[Tutor] OOP, classes ,

Mats Wichmann mats at wichmann.us
Mon Oct 3 14:22:04 EDT 2022


On 10/3/22 04:30, Mert Oner via Tutor wrote:
> Hello  tutors,
> I am studying python with the help of a book called ' Learn Python3 The Hard Way' by Zed Shaw. I am having a really hard time understanding OOP and classes, grandparent, parent and child concepts in classes and Inheritance vs Comparison.
> Could you please help me out in layman terms? Or maybe some easy to understand study metarials.
> I really appreciate you guys, taking precious time from your daily life to help us beginners.
> Peace!


Boy, what an easy question :)   I bet the book will descriibe this 
somewhere...  and the author will have spent lots of time thinking about 
that, so will probably have a more comprehensive description than we can 
fire off here.

A Python class definition is your opportunity to define a new object 
type (data type, if you prefer), analagous to predefined types like 
integer, or list, or dictionary, which are other datatypes.  It could be 
as simple as a couple of data elements (modern Python has a shorthand 
notation for such, called dataclasses), or it can add in functions which 
operate on the internals of that datatype - called methods.

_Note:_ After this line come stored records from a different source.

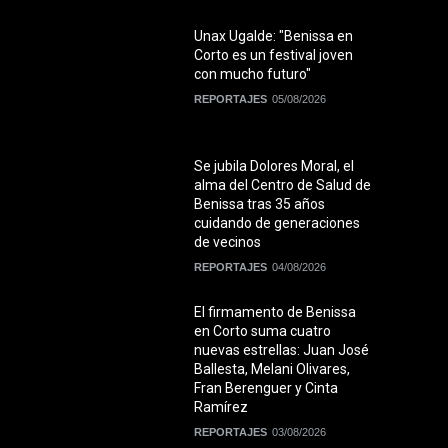
Unax Ugalde: "Benissa en
Corto es un festival joven
con mucho futuro"
REPORTAJES
05/08/2026
Se jubila Dolores Moral, el
alma del Centro de Salud de
Benissa tras 35 años
cuidando de generaciones
de vecinos
REPORTAJES
04/08/2026
El firmamento de Benissa
en Corto suma cuatro
nuevas estrellas: Juan José
Ballesta, Melani Olivares,
Fran Berenguer y Cinta
Ramírez
REPORTAJES
03/08/2026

Inheritance simply means you aren't writing your whole custom data type 
from scratch, you reuse parts of an existing class. This relationship is 
characterized by the term "is a", e.g if you start with a UserDict from 
the Python standard library and write your own class MyDict, you can say 
MyDict Is A UserDict - but with special features.

class MyDict(UserDict):
     ....

Composition is where one class can contain an instance of another. This 
relationship is often expressed as Has A.  You actually do this a lot 
without knowing it:

class MyClass:
     def __init__(self):
         self.data = {}

The "data" attribute is initialized to an empty dictionary - so it "has 
a" dict.

Beyond that maybe it's better if you ask actual questions?